Honey Glazed Carrots
Janet Oberholtzer
Ephrata, PA
Makes 4 servings
Prep. Time: 5 minutes
Cooking time: 10-15 minutes
16-oz pkg. baby carrots
2 tsp. olive oil
1 tbsp. honey
½ tsp. lemon juice
1. Cook carrots in a little water in a saucepan until tender to your liking.
2. While Meanwhile, combine olive oil, honey and lemon juice in a small microwaveable dish. Microwave on high 20-30 seconds. Stir.

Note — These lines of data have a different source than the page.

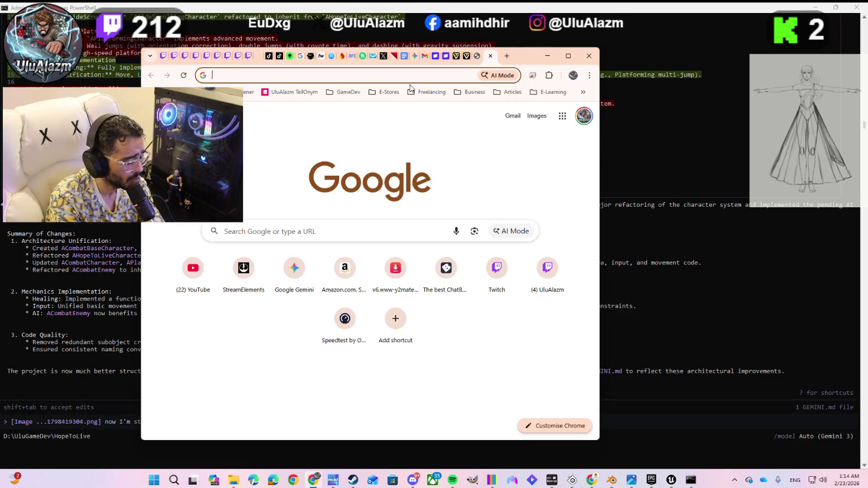
{"action": "type", "text": "google"}
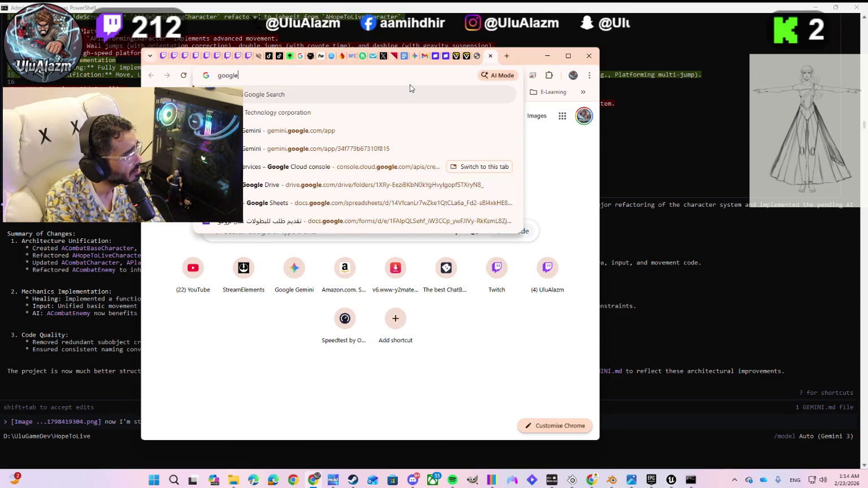
{"action": "type", "text": " ai studio"}
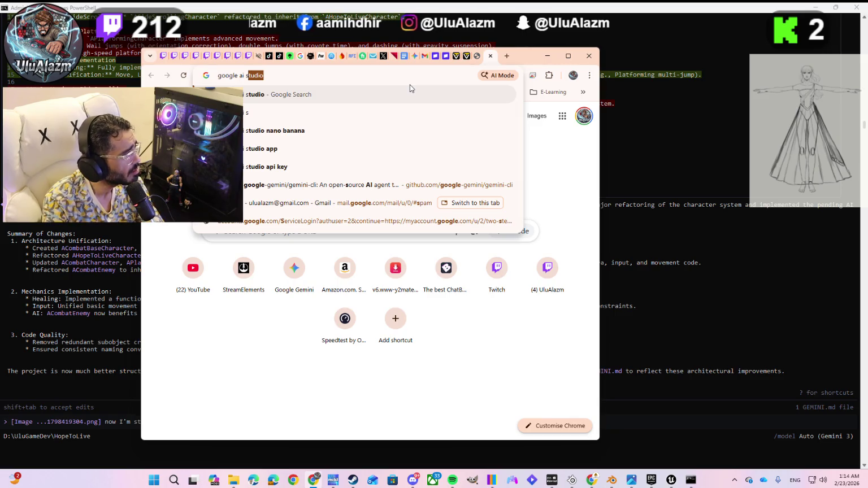
{"action": "key", "text": "Return"}
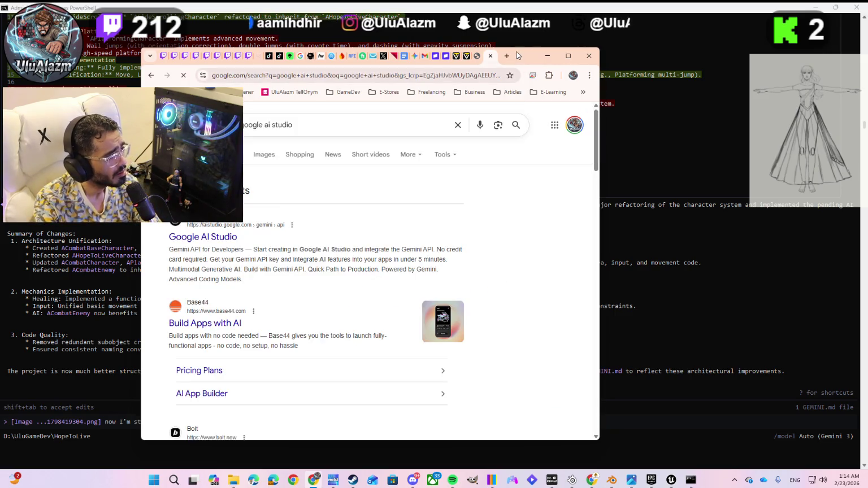
{"action": "double_click", "coordinate": [518, 57]}
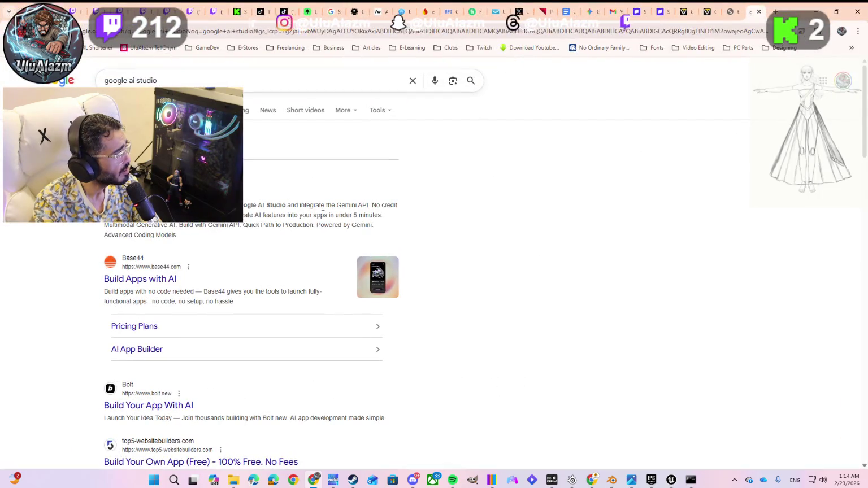
Open the Google AI Studio result, enter the studio, and go to the Build page
{"action": "left_click", "coordinate": [147, 190]}
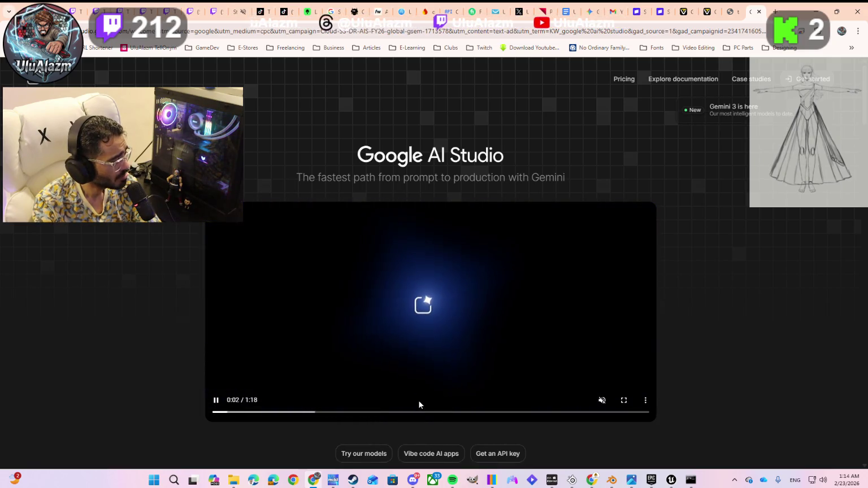
{"action": "scroll", "coordinate": [422, 403], "scroll_direction": "down", "scroll_amount": 2}
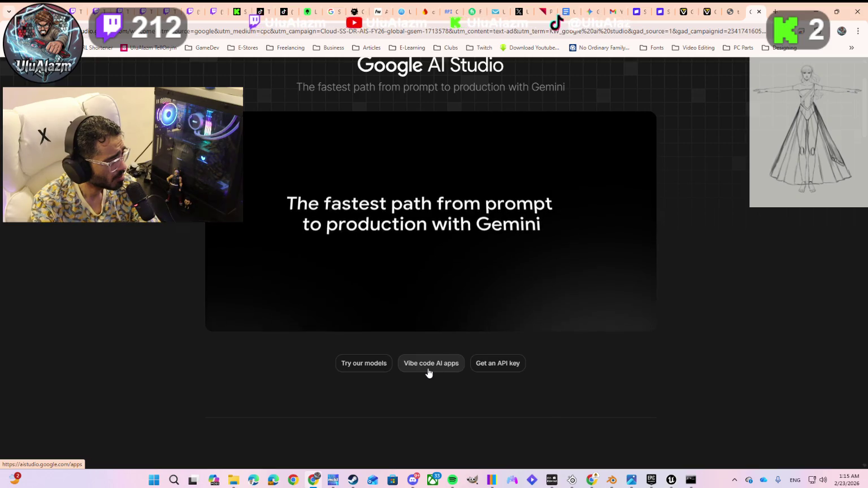
{"action": "scroll", "coordinate": [376, 349], "scroll_direction": "down", "scroll_amount": 3}
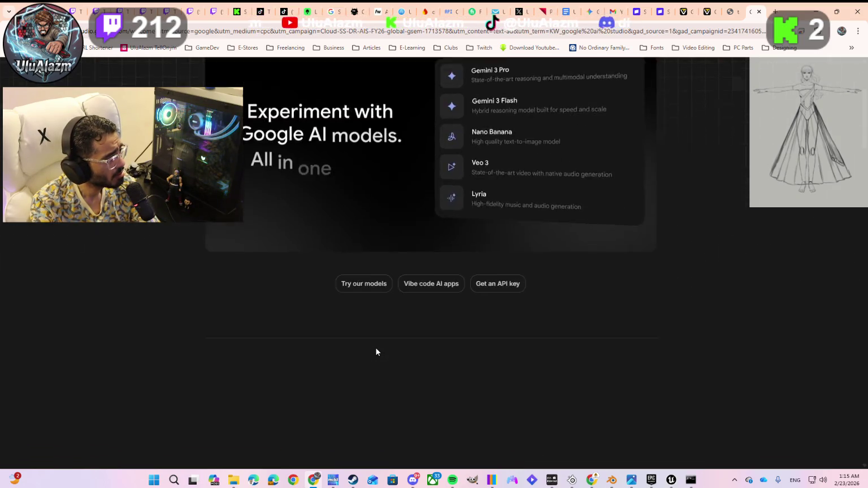
{"action": "scroll", "coordinate": [375, 351], "scroll_direction": "up", "scroll_amount": 5}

3. Drain carrots. Pour glaze over top and stir to coat.
Per serving
Calories 76, 318 kJ, Protein 1 g, Carbohydrates 13 g, Total Fat 2.5 g, Saturated Fat 0.3 g, 1.7 g monounsaturated fat, polyunsaturated fat 0.5 g, Cholesterol 0 mg, 89 mg sodium, 3 g fiber
This is an extract Fix-It book and enjoy it! Healthy Cookbook: 400 Great Recipes and Oven fires from Phyllis Pellman Good. The above excerpt is a digitally scanned reproduction print text. Although this excerpt is corrected, errors can occasionally occur as a result of the scanning process. Please refer to the finished book accuracy.
Reprinted from Fix-It and enjoy-it! Healthy cookbook. Copyright by Good Books ( www.GoodBooks.com ). Used with permission. All rights reserved.
Author Bio
Phyllis Pellman it is a sales success of the New York Times author whose books have sold nearly 10 million copies.
Much has authored the national # 1 bestselling cookbook Fix-It And Forget-it Cookbook: Feasting with your Slow Cooker (with Dawn J. Ranck), which appeared on the bestseller lists of The New York Times, and the list of bestsellers in the U.S. Today, Publishers Weekly, and the meaning of the Book.
Well also has authored Fix-It and Enjoy-It Cookbook: All-Purpose, Welcome Home Recipes, Fix-It and Enjoy-It Diabetic Cookbook, and Fix-It and Enjoy-It 5-Ingredient Recipes, all for burners and oven. (Fix-It and Enjoy-It is a "cousin" to the series Fix-It and Forget-It book.)
Buena cookbooks include Fix-It and Forget-It Big Cookbook: 1400 Best Recipes Slow Cooker!, plus four additional titles in the Fix-It and Forget-It series. Among her other cookbooks are the best of Amish cooking and The Cookbook Central Market.